- Opening Delimiter -

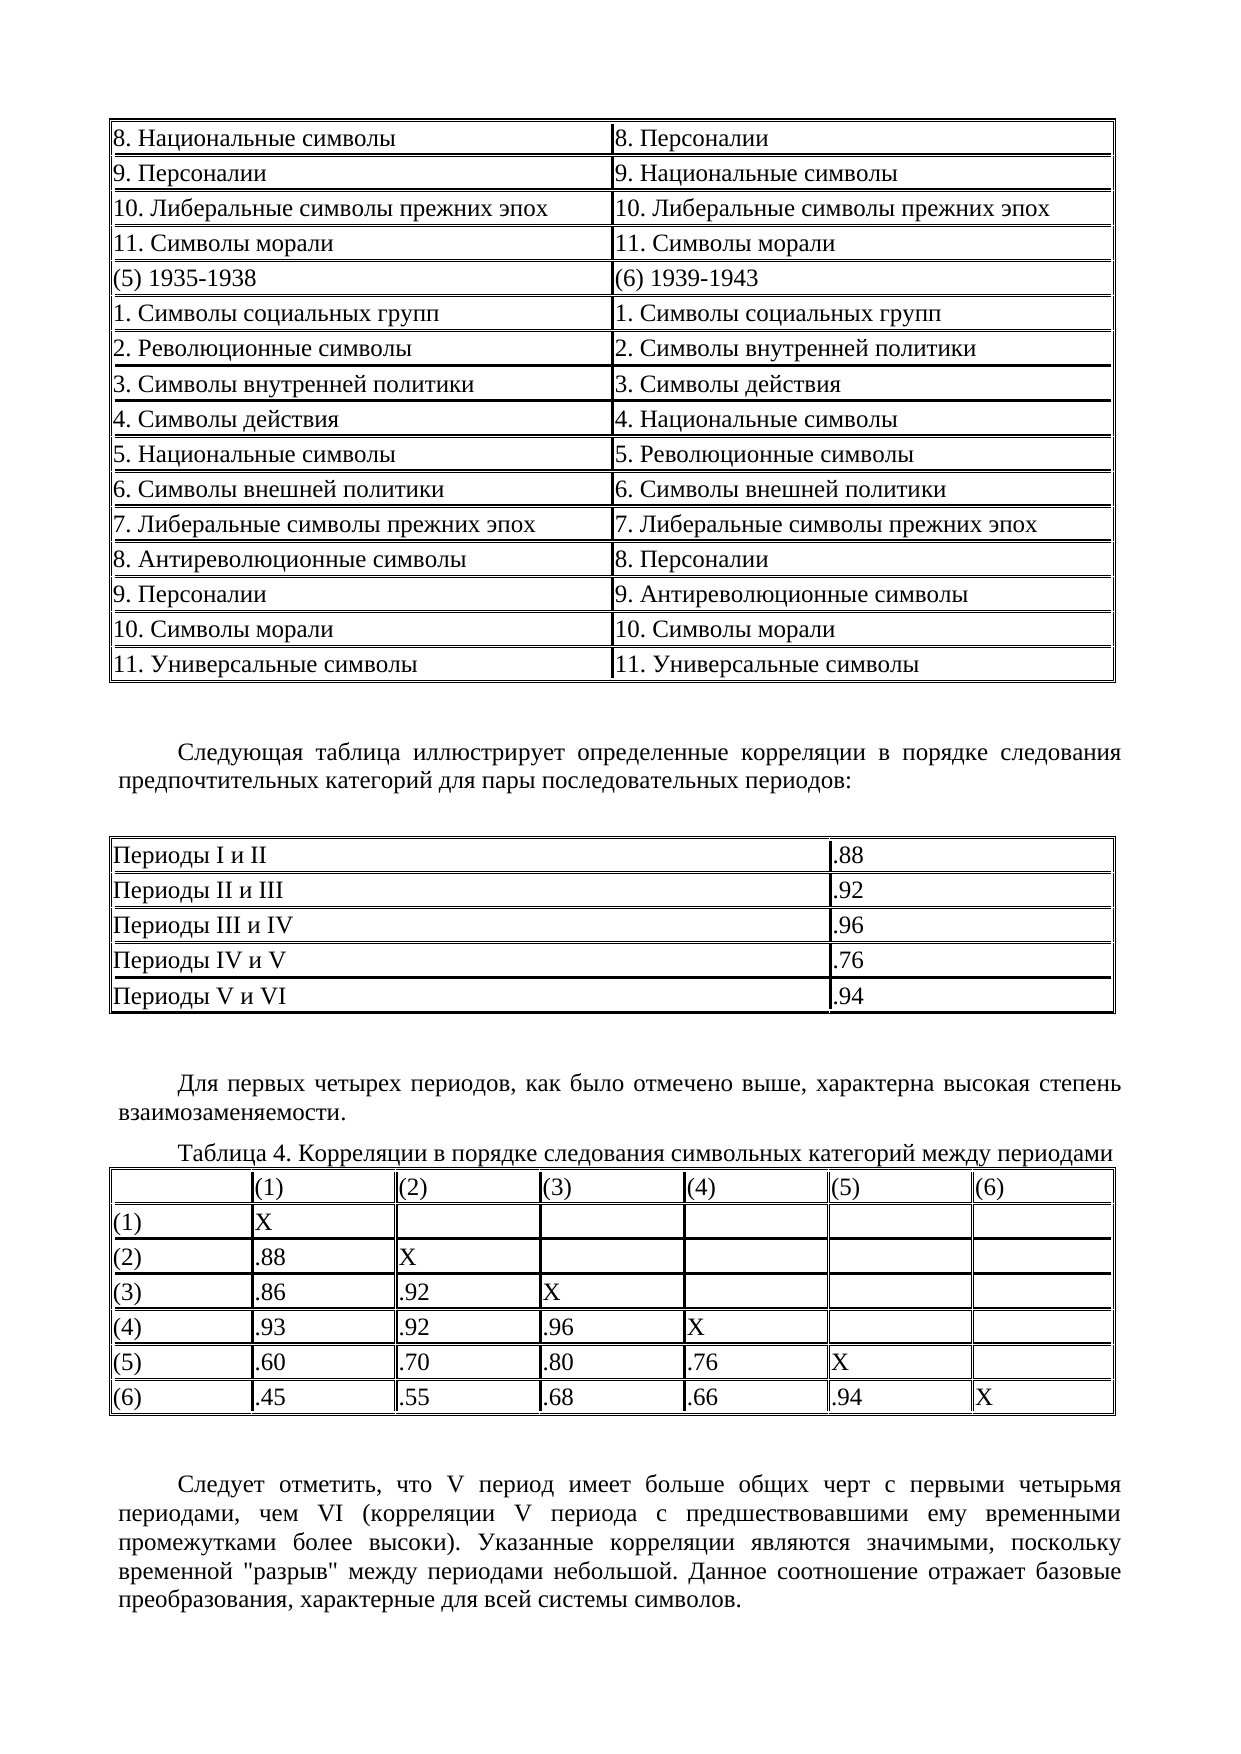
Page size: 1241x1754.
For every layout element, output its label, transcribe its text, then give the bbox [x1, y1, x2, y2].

table_cell .80 [542, 1346, 683, 1377]
table_header [110, 1168, 252, 1202]
table_cell [974, 1237, 1113, 1272]
table_cell 10. Символы морали [112, 610, 611, 645]
table_cell X [254, 1205, 394, 1237]
table_cell .66 [684, 1381, 828, 1412]
table_cell [542, 1240, 683, 1272]
table_cell (6) 1939-1943 [614, 259, 1113, 294]
table_cell 11. Универсальные символы [612, 645, 1114, 680]
table_cell .76 [830, 941, 1114, 976]
table_cell (3) [112, 1272, 251, 1307]
table_cell [686, 1205, 827, 1237]
table_cell [398, 1205, 539, 1237]
table_cell 10. Символы морали [614, 610, 1113, 645]
table_cell Периоды II и III [110, 871, 830, 906]
table_cell 4. Национальные символы [614, 399, 1113, 434]
table_cell [974, 1342, 1113, 1377]
table_cell .93 [254, 1311, 394, 1342]
table_cell .60 [254, 1346, 394, 1377]
table_cell 2. Символы внутренней политики [612, 329, 1114, 364]
table_cell .86 [254, 1275, 394, 1307]
table_cell [973, 1202, 1114, 1237]
table_cell [974, 1272, 1113, 1307]
table_cell .45 [252, 1378, 396, 1412]
table_cell .70 [398, 1346, 539, 1377]
table_cell 4. Символы действия [112, 399, 611, 434]
table_cell .92 [830, 871, 1114, 906]
table_cell .92 [398, 1275, 539, 1307]
table_cell 10. Либеральные символы прежних эпох [112, 188, 611, 223]
table_cell Периоды III и IV [110, 906, 830, 941]
table_cell .94 [829, 1381, 973, 1412]
table_cell 9. Персоналии [112, 153, 611, 188]
table_cell 5. Национальные символы [112, 434, 611, 469]
table_cell .96 [542, 1311, 683, 1342]
table_cell X [830, 1346, 971, 1377]
table_cell [830, 1311, 971, 1342]
table_cell .94 [830, 976, 1113, 1011]
table_cell (2) [112, 1237, 251, 1272]
table_cell 6. Символы внешней политики [112, 469, 611, 504]
table_cell 1. Символы социальных групп [612, 294, 1114, 329]
table_cell Периоды V и VI [112, 976, 830, 1011]
table_cell (4) [112, 1307, 251, 1342]
table_header (5) [829, 1170, 973, 1202]
table_header (6) [973, 1170, 1113, 1202]
table_cell 10. Либеральные символы прежних эпох [614, 188, 1113, 223]
table_cell .92 [398, 1311, 539, 1342]
table_cell (5) 1935-1938 [112, 259, 611, 294]
table_cell [830, 1240, 971, 1272]
text Таблица 4. Корреляции в порядке следования символьных категорий между периодами [118, 1138, 1122, 1167]
text Следует отметить, что V период имеет больше общих черт с первыми четырьмя периодами, чем VI (корреляции V периода с предшествовавшими ему временными промежутками более высоки). Указанные корреляции являются значимыми, поскольку временной "разрыв" между периодами небольшой. Данное соотношение отражает базовые преобразования, характерные для всей системы символов. [118, 1469, 1122, 1613]
table_cell (6) [112, 1378, 252, 1412]
table_header .88 [830, 839, 1113, 871]
table_cell X [973, 1378, 1113, 1412]
text Следующая таблица иллюстрирует определенные корреляции в порядке следования предпочтительных категорий для пары последовательных периодов: [118, 737, 1122, 794]
table_header (1) [252, 1168, 396, 1202]
table_cell 9. Антиреволюционные символы [614, 575, 1113, 609]
table_header (3) [540, 1170, 684, 1202]
table_cell 7. Либеральные символы прежних эпох [614, 504, 1113, 539]
table_cell [830, 1205, 971, 1237]
table_cell 8. Персоналии [612, 122, 1113, 153]
text Для первых четырех периодов, как было отмечено выше, характерна высокая степень взаимозаменяемости. [118, 1068, 1122, 1126]
table_cell [686, 1240, 827, 1272]
table_cell .55 [396, 1381, 540, 1412]
table_cell 1. Символы социальных групп [110, 294, 612, 329]
table_cell 5. Революционные символы [614, 434, 1113, 469]
table_cell [830, 1275, 971, 1307]
table_cell 6. Символы внешней политики [614, 469, 1113, 504]
table_cell 11. Символы морали [614, 224, 1113, 258]
table_cell X [542, 1275, 683, 1307]
table_cell X [398, 1240, 539, 1272]
table_header Периоды I и II [110, 837, 830, 871]
table_cell 11. Символы морали [112, 224, 611, 258]
table_cell [686, 1275, 827, 1307]
table_cell 2. Революционные символы [110, 329, 612, 364]
table_cell 9. Персоналии [112, 575, 611, 609]
table_cell 9. Национальные символы [614, 153, 1113, 188]
table_cell 7. Либеральные символы прежних эпох [112, 504, 611, 539]
table_header (4) [684, 1170, 828, 1202]
table_cell Периоды IV и V [110, 941, 830, 976]
table_cell 8. Национальные символы [112, 122, 612, 153]
table_cell .96 [830, 906, 1114, 941]
table_cell X [686, 1311, 827, 1342]
table_cell 11. Универсальные символы [110, 645, 612, 680]
table_cell .88 [254, 1240, 394, 1272]
table_header (2) [396, 1168, 540, 1202]
table_cell 8. Персоналии [614, 539, 1113, 574]
table_cell 8. Антиреволюционные символы [112, 539, 611, 574]
table_cell 3. Символы действия [614, 364, 1113, 399]
table_cell .68 [540, 1381, 684, 1412]
table_cell (1) [110, 1202, 252, 1237]
table_cell [974, 1307, 1113, 1342]
table_cell 3. Символы внутренней политики [112, 364, 611, 399]
table_cell .76 [686, 1346, 827, 1377]
table_cell [542, 1205, 683, 1237]
table_cell (5) [112, 1342, 251, 1377]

- Closing Delimiter -

What the task asks: Copy all the entries word for word. Omit any pictures.

Your response:
Page size: 1241x1754.
For every layout element, output its label, transcribe its text, then give the bbox [x1, y1, x2, y2].

table_cell .80 [542, 1346, 683, 1377]
table_header [110, 1168, 252, 1202]
table_cell [974, 1237, 1113, 1272]
table_cell 10. Символы морали [112, 610, 611, 645]
table_cell X [254, 1205, 394, 1237]
table_cell .66 [684, 1381, 828, 1412]
table_cell [542, 1240, 683, 1272]
table_cell (6) 1939-1943 [614, 259, 1113, 294]
table_cell 11. Универсальные символы [612, 645, 1114, 680]
table_cell .76 [830, 941, 1114, 976]
table_cell (3) [112, 1272, 251, 1307]
table_cell [686, 1205, 827, 1237]
table_cell [398, 1205, 539, 1237]
table_cell 10. Символы морали [614, 610, 1113, 645]
table_cell Периоды II и III [110, 871, 830, 906]
table_cell 4. Национальные символы [614, 399, 1113, 434]
table_cell [974, 1342, 1113, 1377]
table_cell .93 [254, 1311, 394, 1342]
table_cell .60 [254, 1346, 394, 1377]
table_cell 2. Символы внутренней политики [612, 329, 1114, 364]
table_cell .86 [254, 1275, 394, 1307]
table_cell [973, 1202, 1114, 1237]
table_cell [974, 1272, 1113, 1307]
table_cell .45 [252, 1378, 396, 1412]
table_cell .70 [398, 1346, 539, 1377]
table_cell 4. Символы действия [112, 399, 611, 434]
table_cell .92 [830, 871, 1114, 906]
table_cell .92 [398, 1275, 539, 1307]
table_cell 10. Либеральные символы прежних эпох [112, 188, 611, 223]
table_cell Периоды III и IV [110, 906, 830, 941]
table_cell .94 [829, 1381, 973, 1412]
table_cell 9. Персоналии [112, 153, 611, 188]
table_cell 5. Национальные символы [112, 434, 611, 469]
table_cell .96 [542, 1311, 683, 1342]
table_cell X [830, 1346, 971, 1377]
table_cell [830, 1311, 971, 1342]
table_cell .94 [830, 976, 1113, 1011]
table_cell (2) [112, 1237, 251, 1272]
table_cell 6. Символы внешней политики [112, 469, 611, 504]
table_cell 1. Символы социальных групп [612, 294, 1114, 329]
table_cell Периоды V и VI [112, 976, 830, 1011]
table_cell (4) [112, 1307, 251, 1342]
table_header (5) [829, 1170, 973, 1202]
table_header (6) [973, 1170, 1113, 1202]
table_cell 10. Либеральные символы прежних эпох [614, 188, 1113, 223]
table_cell .92 [398, 1311, 539, 1342]
table_cell (5) 1935-1938 [112, 259, 611, 294]
table_cell [830, 1240, 971, 1272]
text Таблица 4. Корреляции в порядке следования символьных категорий между периодами [118, 1138, 1122, 1167]
text Следует отметить, что V период имеет больше общих черт с первыми четырьмя периодами, чем VI (корреляции V периода с предшествовавшими ему временными промежутками более высоки). Указанные корреляции являются значимыми, поскольку временной "разрыв" между периодами небольшой. Данное соотношение отражает базовые преобразования, характерные для всей системы символов. [118, 1469, 1122, 1613]
table_cell (6) [112, 1378, 252, 1412]
table_header .88 [830, 839, 1113, 871]
table_cell X [973, 1378, 1113, 1412]
text Следующая таблица иллюстрирует определенные корреляции в порядке следования предпочтительных категорий для пары последовательных периодов: [118, 737, 1122, 794]
table_header (1) [252, 1168, 396, 1202]
table_cell 9. Антиреволюционные символы [614, 575, 1113, 609]
table_header (3) [540, 1170, 684, 1202]
table_cell 7. Либеральные символы прежних эпох [614, 504, 1113, 539]
table_cell [830, 1205, 971, 1237]
table_cell 8. Персоналии [612, 122, 1113, 153]
text Для первых четырех периодов, как было отмечено выше, характерна высокая степень взаимозаменяемости. [118, 1068, 1122, 1126]
table_cell [686, 1240, 827, 1272]
table_cell .55 [396, 1381, 540, 1412]
table_cell 1. Символы социальных групп [110, 294, 612, 329]
table_cell 5. Революционные символы [614, 434, 1113, 469]
table_cell [830, 1275, 971, 1307]
table_cell 6. Символы внешней политики [614, 469, 1113, 504]
table_cell 11. Символы морали [614, 224, 1113, 258]
table_cell X [542, 1275, 683, 1307]
table_cell X [398, 1240, 539, 1272]
table_header Периоды I и II [110, 837, 830, 871]
table_cell 11. Символы морали [112, 224, 611, 258]
table_cell [686, 1275, 827, 1307]
table_cell 2. Революционные символы [110, 329, 612, 364]
table_cell 9. Персоналии [112, 575, 611, 609]
table_cell 9. Национальные символы [614, 153, 1113, 188]
table_cell 7. Либеральные символы прежних эпох [112, 504, 611, 539]
table_header (4) [684, 1170, 828, 1202]
table_cell Периоды IV и V [110, 941, 830, 976]
table_cell 8. Национальные символы [112, 122, 612, 153]
table_cell .96 [830, 906, 1114, 941]
table_cell X [686, 1311, 827, 1342]
table_cell 11. Универсальные символы [110, 645, 612, 680]
table_cell .88 [254, 1240, 394, 1272]
table_header (2) [396, 1168, 540, 1202]
table_cell 8. Персоналии [614, 539, 1113, 574]
table_cell 8. Антиреволюционные символы [112, 539, 611, 574]
table_cell 3. Символы действия [614, 364, 1113, 399]
table_cell .68 [540, 1381, 684, 1412]
table_cell (1) [110, 1202, 252, 1237]
table_cell [974, 1307, 1113, 1342]
table_cell 3. Символы внутренней политики [112, 364, 611, 399]
table_cell .76 [686, 1346, 827, 1377]
table_cell [542, 1205, 683, 1237]
table_cell (5) [112, 1342, 251, 1377]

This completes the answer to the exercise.